(Source data)
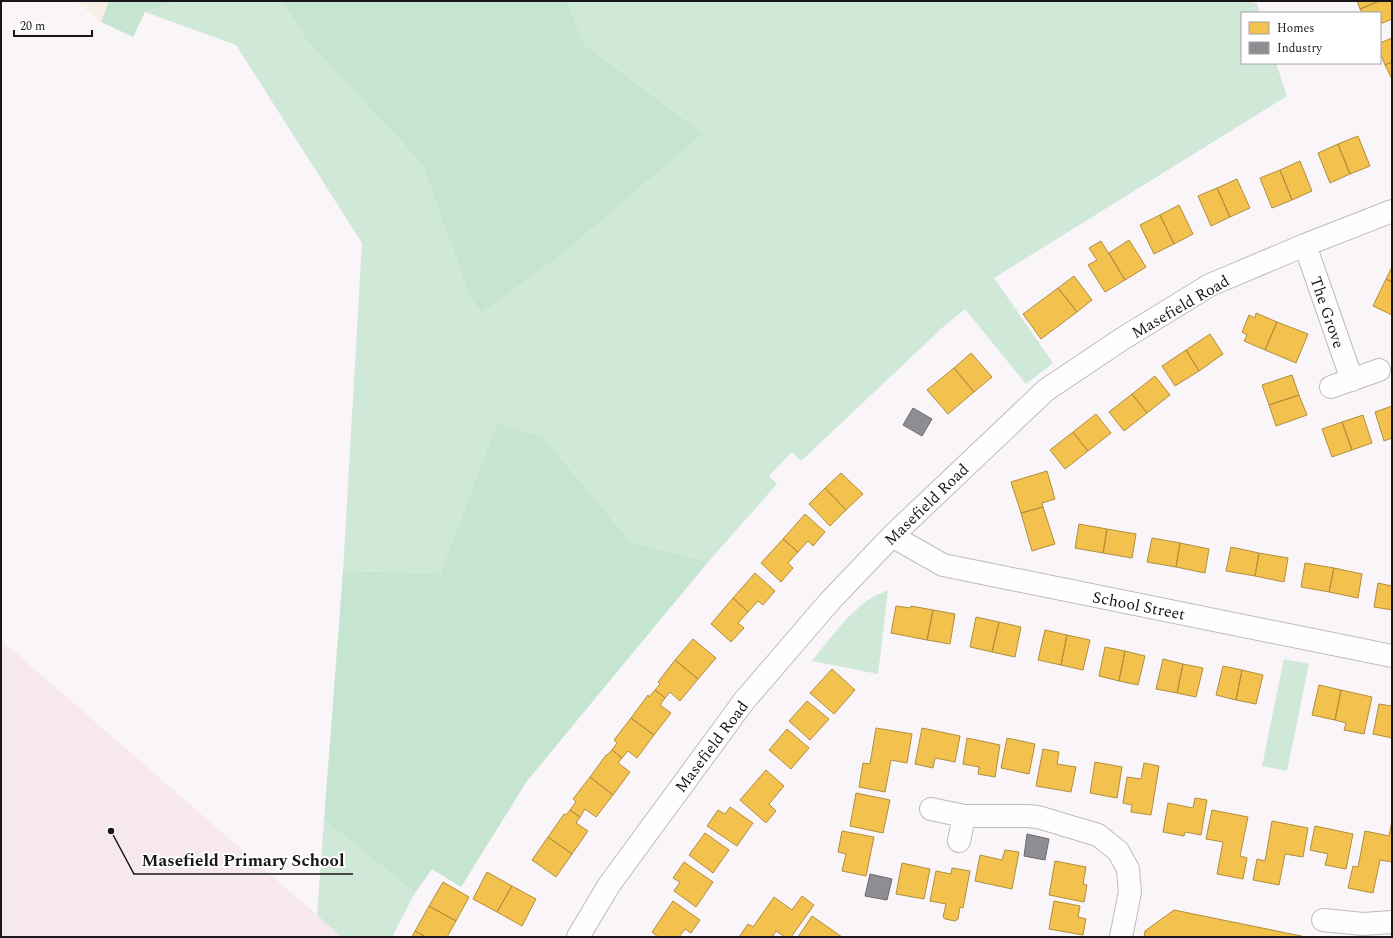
<svg xmlns="http://www.w3.org/2000/svg" width="1393" height="938" font-family="Spectral,serif">
	<style>
		.industrial { fill: #f8efe6 }
		.education { fill: #f7e8ed }
		.green { fill: #cfe8d7 }
		.forest { fill: #c6e5d1 }
		.homes { fill: #f2c14e; stroke: #b18e3e }
		.industry { fill: #8d8d92; stroke: #6a696e }
		.lines { fill: none; stroke-linecap: round; stroke-linejoin: round }
		.street-casing { stroke: #bebbbe; stroke-width: 24 }
		.street { stroke: #fefefe; stroke-width: 22 }
		.labels { text-anchor: middle; stroke-width: 4; stroke-linejoin: round; paint-order: stroke }
		.street-label { font-size: 16px; fill: #191619; stroke: #fff }
		.leader { fill: none; stroke: #191619; stroke-width: 1.5 }
		.callout-dot { fill: #191619; stroke: #fff; stroke-width: 1.5 }
		.callout-label { font-size: 17px; text-anchor: middle; font-weight: bold; fill: #191619; stroke: #fff; stroke-width: 4; stroke-linejoin: round; paint-order: stroke }
	</style>
	<rect width="100%" height="100%" fill="#f9f5f9"/>
	<path class="industrial" d="M75,1H109L101,22Z"/>
	<path class="education" d="M1,640L317,915L341,937H1Z"/>
	<path class="green" d="M176,1H282L306,40L422,164L469,295L481,313L703,133L584,44L567,1H1251L1257,4L1260,13H1242V63H1276L1287,96L994,278L1053,363L1026,384L965,309L942,328L801,461L792,452L769,476L777,484L708,562L632,543L543,437L497,423L440,573L343,571L362,243L236,45L145,12Z
		M888,590L878,674L812,661C828,641 844,619 864,603C871,597 880,594 888,590Z
		M1284,659L1309,664L1287,771L1262,766Z
		M324,820L415,893L392,937H341L317,915Z"/>
	<path class="forest" d="M109,1H176L145,12L133,37L101,22Z
		M282,1H567L584,44L703,133L564,252L481,313L469,295L422,164L306,40Z
		M497,423L543,437L632,543L708,562L527,781L461,887L432,869L415,893L324,820L343,571L440,573Z"/>
	<path class="homes" d="M1357,1H1379L1360,9Z
		M1379,1H1392V19L1380,24V13H1362L1360,9Z
		M1392,38V62L1385,65L1380,52V43Z
		M1392,62V79L1385,65Z
		M1358,136L1370,166L1350,174L1338,144Z
		M1338,144L1350,174L1330,183L1318,153Z
		M1300,161L1312,191L1292,200L1280,170Z
		M1280,170L1292,200L1272,208L1260,178Z
		M1237,179L1250,208L1230,217L1217,188Z
		M1217,188L1230,217L1211,226L1198,196Z
		M1179,205L1193,234L1174,244L1160,215Z
		M1160,215L1174,244L1154,254L1140,225Z
		M1129,240L1146,267L1125,280L1109,253Z
		M1101,241L1125,280L1105,292L1088,265L1097,260L1089,248Z
		M1392,267V282L1386,279Z
		M1074,276L1092,300L1077,312L1058,288Z
		M1386,279L1392,282V315L1373,306Z
		M1058,288L1077,312L1041,339L1023,314Z
		M1256,313L1277,322L1265,350L1244,341L1247,335L1242,332L1249,315L1255,318Z
		M1277,322L1308,334L1296,363L1265,350Z
		M1210,334L1223,354L1199,371L1186,350Z
		M1186,350L1199,371L1175,386L1162,366Z
		M971,353L992,377L974,392L954,368Z
		M954,368L974,392L948,414L927,390Z
		M1292,375L1299,395L1269,405L1262,385Z
		M1155,376L1170,395L1147,413L1132,394Z
		M1132,394L1147,413L1124,431L1109,412Z
		M1299,395L1307,415L1276,426L1269,405Z
		M1392,406V438L1384,441L1375,412Z
		M1096,414L1111,433L1088,451L1073,432Z
		M1363,415L1372,443L1352,450L1342,422Z
		M1342,422L1352,450L1332,457L1322,429Z
		M1073,432L1088,451L1065,469L1050,450Z
		M1047,471L1055,499L1042,503L1043,507L1021,513L1011,482Z
		M841,473L863,494L846,510L825,488Z
		M825,488L846,510L830,526L809,504Z
		M1043,507L1055,544L1032,551L1021,513Z
		M805,514L825,532L813,546L808,541L798,552L783,539Z
		M1079,524L1107,529L1103,553L1075,548Z
		M1107,529L1136,534L1132,558L1103,553Z
		M1152,538L1180,543L1176,567L1147,562Z
		M783,539L798,552L788,563L793,568L781,582L761,563Z
		M1180,543L1209,549L1205,573L1176,567Z
		M1231,547L1259,553L1255,576L1226,571Z
		M1259,553L1288,558L1284,582L1255,576Z
		M1305,563L1334,568L1329,592L1301,587Z
		M1334,568L1362,574L1358,598L1329,592Z
		M755,573L775,591L763,605L758,601L748,612L733,598Z
		M1378,583L1392,586V610L1374,607Z
		M733,598L748,612L738,623L744,628L731,642L711,624Z
		M896,606L910,608L911,606L933,610L927,640L891,633Z
		M933,610L955,614L950,644L927,640Z
		M976,617L999,622L992,652L970,647Z
		M999,622L1021,627L1015,657L992,652Z
		M1045,630L1067,635L1061,665L1038,660Z
		M1067,635L1090,640L1083,670L1061,665Z
		M693,639L716,658L698,679L675,660Z
		M1105,647L1125,651L1119,681L1099,676Z
		M1125,651L1145,656L1138,685L1119,681Z
		M1163,659L1183,664L1177,693L1156,689Z
		M675,660L698,679L680,701L670,692L665,698L655,690L660,684L658,682Z
		M1183,664L1203,668L1196,697L1177,693Z
		M1223,666L1242,670L1236,700L1216,695Z
		M832,669L855,690L834,714L810,693Z
		M1242,670L1263,675L1256,704L1236,700Z
		M1319,685L1341,690L1335,720L1312,715Z
		M655,690L665,698L660,705L671,713L654,735L631,718L648,695L649,697Z
		M1341,690L1372,697L1364,734L1344,730L1346,723L1335,720Z
		M807,701L829,719L810,740L789,721Z
		M1379,704L1392,706V738L1373,734Z
		M631,718L654,735L637,758L628,751L622,758L612,750L617,743L614,740Z
		M876,728L912,734L907,763L891,760L885,792L859,787L863,763L870,764Z
		M922,728L960,736L955,762L935,758L933,768L915,764Z
		M787,729L809,748L791,769L769,750Z
		M967,738L1000,745L995,777L978,774L979,767L963,764Z
		M1007,738L1035,744L1029,774L1001,768Z
		M1043,749L1059,752L1057,764L1076,767L1071,792L1036,786Z
		M612,750L622,758L618,763L630,772L613,795L590,777L606,755H607Z
		M1095,762L1122,767L1117,798L1090,793Z
		M1144,763L1159,766L1151,815L1131,812L1132,805L1123,803L1127,777L1141,779Z
		M766,770L784,786L769,804L776,811L766,823L740,800Z
		M590,777L613,795L596,817L585,809L580,817L570,810L576,802L573,799Z
		M856,793L890,800L883,833L850,826Z
		M1195,798L1207,800L1201,835L1185,832L1184,836L1163,832L1168,803L1193,808Z
		M730,807L753,823L737,846L707,826L718,810L725,814Z
		M570,810L580,817L576,823L588,831L572,854L548,837L564,814L566,815Z
		M1212,810L1248,817L1240,856L1247,858L1243,879L1217,874L1223,842L1206,839Z
		M1272,821L1308,828L1303,857L1285,854L1279,885L1253,880L1257,859L1265,861Z
		M1392,821V862L1380,860L1373,893L1348,888L1353,866L1358,867L1365,831L1389,836Z
		M1315,826L1353,834L1346,869L1325,865L1328,854L1310,850Z
		M842,831L874,837L866,876L842,871L846,854L838,852Z
		M705,833L729,850L713,873L689,855Z
		M548,837L572,854L556,877L532,860Z
		M1005,850L1019,852L1012,889L975,881L980,855L1002,860Z
		M1055,861L1086,867L1083,884L1087,885L1084,902L1049,895Z
		M684,862L713,882L696,907L674,891L680,882L673,878Z
		M902,863L930,869L924,899L896,894Z
		M952,868L970,871L963,908L960,907L958,919L955,921L945,919L943,917L946,904L930,901L936,871L951,874Z
		M487,872L512,886L497,912L473,899Z
		M443,882L469,897L456,921L429,906Z
		M512,886L536,899L522,926L497,912Z
		M802,896L814,905L791,937H785L776,931L772,937H739L748,924L753,927L774,897L792,910Z
		M673,901L700,920L691,933L685,929L679,937H658L652,932Z
		M1054,901L1080,906L1078,917L1086,919L1083,935L1049,929Z
		M429,906L456,921L447,937H426L415,931Z
		M1174,910L1306,937H1144L1145,931Z
		M812,916L842,937H798Z
		M415,931L426,937H412Z"/>
	<path class="industry" d="M913,408L932,419L922,436L903,425Z
		M1027,834L1049,839L1045,860L1024,856Z
		M870,874L892,879L887,900L865,896Z"/>
	<g class="lines">
		<defs>
			<path id="street" d="M1305,245L1352,380
				M1331,387L1379,370
				M892,536L943,565L1392,656
				M931,809L964,816H1027L1038,817L1098,835L1118,851L1128,869L1130,892L1121,937
				M959,841L964,816
				M1323,920L1363,924L1392,922
				M578,937L609,885L744,701L830,601L892,536L1046,390L1122,339L1210,285L1305,245L1392,211"/>
		</defs>
		<use href="#street" class="street-casing"/>
		<use href="#street" class="street"/>
	</g>
	<g class="labels">
		<g class="street-label">
			<text transform="translate(1180 306) rotate(-30)" y="6">Masefield Road</text>
			<text transform="translate(1328 312) rotate(71)" y="6">The Grove</text>
			<text transform="translate(926 504) rotate(-44)" y="6">Masefield Road</text>
			<text transform="translate(1139 605) rotate(11)" y="6">School Street</text>
			<text transform="translate(711 746) rotate(-53)" y="6">Masefield Road</text>
		</g>
	</g>
	<path class="leader" d="M111 831L134 874H353"/>
	<circle class="callout-dot" cx="111" cy="831" r="4"/>
	<g class="callout-label">
		<text x="243" y="866">Masefield Primary School</text>
	</g>
	<rect width="1393" height="938" fill="none" stroke="#191619" stroke-width="4"/>
	<rect x="1241" y="12" width="140" height="52" fill="#ffffff" stroke="#a3a2a3"/>
	<rect x="1249" y="22" width="20" height="12" fill="#f2c14e" stroke="#a3a2a3"/>
	<text x="1277" y="32" font-size="12" fill="#191619">Homes</text>
	<rect x="1249" y="42" width="20" height="12" fill="#8d8d92" stroke="#a3a2a3"/>
	<text x="1277" y="52" font-size="12" fill="#191619">Industry</text>
	<path d="M14 30v6h78v-6" fill="none" stroke="#191619" stroke-width="2"/>
	<text x="20" y="30" font-size="12" fill="#191619" stroke="#ffffff" stroke-width="3" paint-order="stroke">20 m</text>
</svg>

WORK REQUEST ->
The answer must consist of every line from the entries that holds the string "School".

EXERCISE RESPONSE ->
			<text transform="translate(1139 605) rotate(11)" y="6">School Street</text>
		<text x="243" y="866">Masefield Primary School</text>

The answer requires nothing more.